Non, Kaagaz n’est pas une histoire de revenant, mais l’histoire vraie d’un homme bien vivant découvrant qu’il a été déclaré mort dans les papiers administratifs.
L’histoire se déroule en Inde et elle commence en 1977. Bharhat Lal est un homme sans histoire, sa vie ordinaire va basculer tout à coup dans l’incroyable ! Il a besoin de faire un emprunt à la banque. Pour des raisons administratives il se rend dans son village de naissance. Et là il découvre que son oncle a déclaré son décès afin d’hériter d’un lopin de terre.
Il commence par s’adresser au chef du village attendant de lui un papier annulant sa déclaration de décès. Il lui répond que c’est impossible et il lui dit :
Dans notre pays, le registre a plus de poids que le gouverneur, s'il dit que tu es un chameau, cela te prendra toute la vie pour prouver que tu n'es pas un chameau.
S’ensuit un combat de plusieurs années pour obtenir un papier reconnaissant qu’il est toujours vivant.

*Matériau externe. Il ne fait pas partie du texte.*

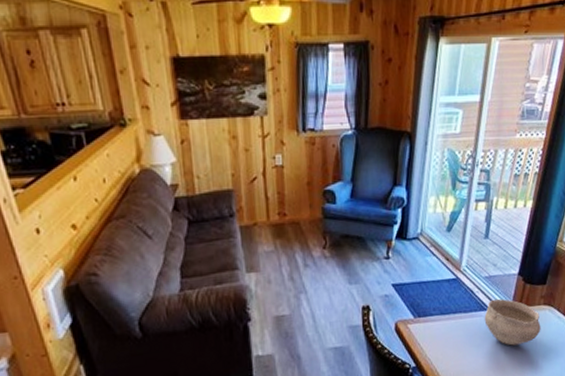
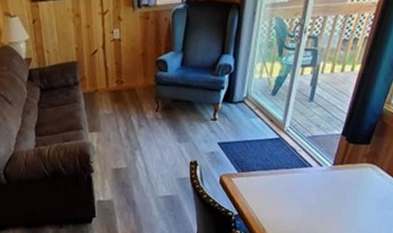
bowl: present [484,298,541,346] -> none [305,156,362,199]

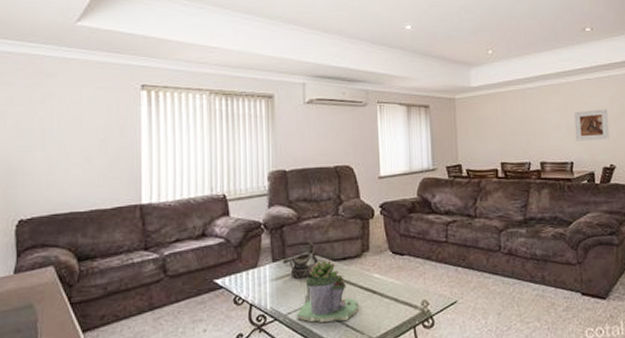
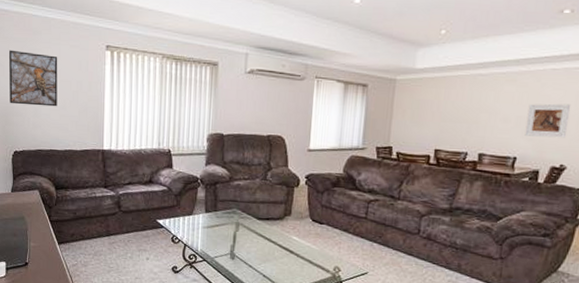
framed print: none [13,97,79,162] -> present [9,50,58,107]
decorative bowl: present [283,241,319,277] -> none [214,200,245,229]
succulent planter: present [296,260,359,322] -> none [221,218,276,271]

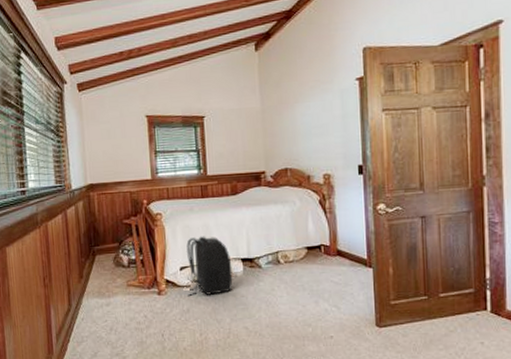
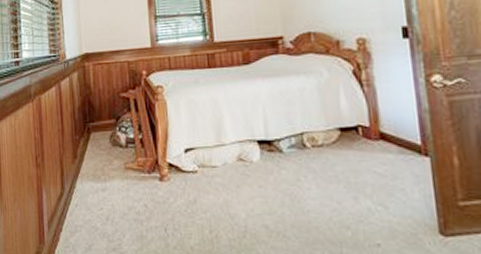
backpack: present [186,236,233,296] -> none [192,112,248,183]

Il adresse d’abord de nombreuses lettres remontant toujours plus haut, jusqu’au premier ministre. Cela n’aboutit à rien. Il engage ensuite des recours en justice et il se ruine sans obtenir de résultat.
Sa lutte est une véritable guerre, une guerre contre le « papier », c’est d’ailleurs le titre même du film. La force du papier l’emporte sur toute autre réalité en Inde, même sur l’évidence. Dans un plaidoyer émouvant il crie : « je suis vivant ! » On lui répond : « Les papiers vous déclarent mort » il rétorque :
vous me parlez de papiers, mais moi je vous parle d’êtres vivants ! Qu’est-ce qui est le plus important ? Les papiers ou l’être humain ! Les hommes ont un cœur, les papiers n’en ont pas ! Le sang circule dans les veines des hommes, les papiers n’en ont pas ! Les humains ont une famille, les papiers n’en ont pas !
Peu à peu il découvre que des centaines et même des milliers de personnes sont dans sa situation en Inde. Il crée une association : l’Association des personnes défuntes. Il va toujours plus loin dans son combat : il signe ses lettres « feu Bharat Lal » ; il cherche à se faire arrêter pour que son nom apparaisse sur un registre officiel ; Il se présente aux élections contre Rajiv Gandhi en 1989 ; il demande une indemnité de veuve pour sa femme ; il organise des funérailles pour lui et pour plusieurs personnes de l’association. C’est finalement en 1994 qu’il obtiendra un papier reconnaissant qu’il est en vie. Mais plus que tout, à travers ce combat, Bharat Lal a découvert finalement la beauté et le prix de la vie.
Il a continué à se battre pour les membres de son association. Sur plus de 20 000 personnes, 4 seulement ont obtenu une annulation de leur acte de décès. En 2003 il a obtenu le prix Nobel de la paix.
C’est bien le cœur de cette histoire. Dès que l’être humain n’est plus au cœur d’une réalité, celle-ci tombe dans la violence, l’absurdité, la cruauté. Il faut espérer que ce film fasse bouger les choses pour les milliers de personnes qui attendent encore la reconnaissance qu’ils sont bien en vie.